How do you measure impact when it comes to services such as SLiMSuite?
For me, the impact is whether people are able to do their science better because of the tool. Publication citations are probably still the main currency in this respect, but that is clearly not so useful for the unpublished tools. I’d love to track downloads and usage statistics etc. but I have a bunch of updates and documentation fixes to make before I can even consider working out how to do that!
It is early days yet, but what would you like to see EMBL-ABR become, achieve?
I think it is exciting to have another voice championing the need for a strong bioinformatics infrastructure that benefits bioinformatics developers, scientists and users across Australia. Bioinformatics thrives on open source code and open data. As with most public goods, these need philanthropic or government support to survive. With its strong international links, EMBL-ABR can also play a lead role in sharing and advocating best practice for a range of bioinformatics activities.

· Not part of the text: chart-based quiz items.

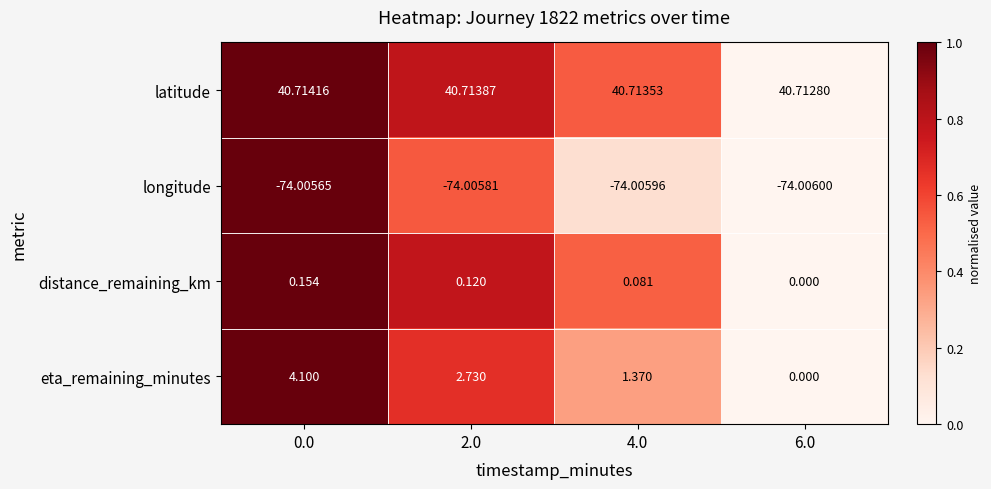

Which series changed the most between 0.0 and 2.0?

eta_remaining_minutes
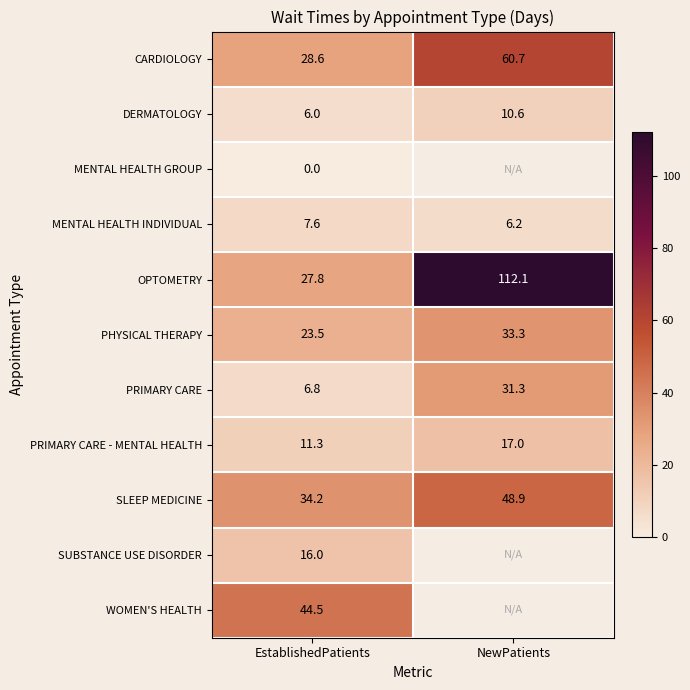

Count the number of data series in this chart.

11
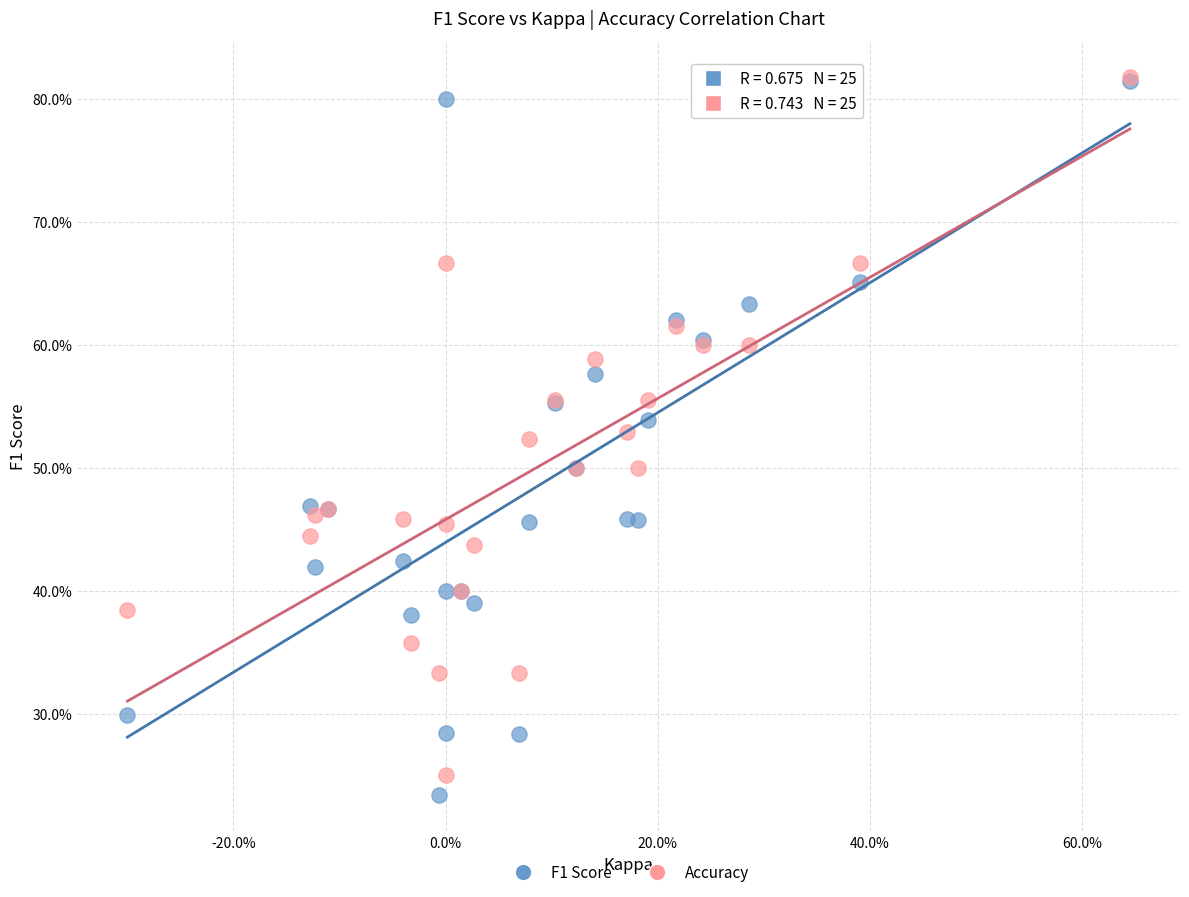

What are all the series names shown in the legend?

F1 Score, Accuracy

Biosketch: Rich Edwards has always been fascinated by evolution and its implications for understanding how life works. During his PhD in genetics, Rich supplemented his lab work with another childhood hobby – computer programming – to model evolving populations and analyse biological sequence data. He became a full-time bioinformatician in 2001 and has collaborated on projects involving numerous organisms and technologies. Whilst never setting out to develop bioinformatics algorithms, Rich has created a number of tools by necessity over the years, including the first ancestral sequence prediction tool that handled indels (GASP) and the first protein motif prediction tool that statistically adjusted for the evolutionary relationships of the proteins (SLiMFinder), coining the term SLiM (short linear motif) along the way. Rich is a big believer in open source software and, over time, these tools grew into the SLiMSuite package of sequence analysis tools in Python. After a decade or so focusing on protein sequence analysis, Rich has returned to his first love of genetics following the rise of long-read sequencing technologies, with a particular focus on PacBio yeast genomics.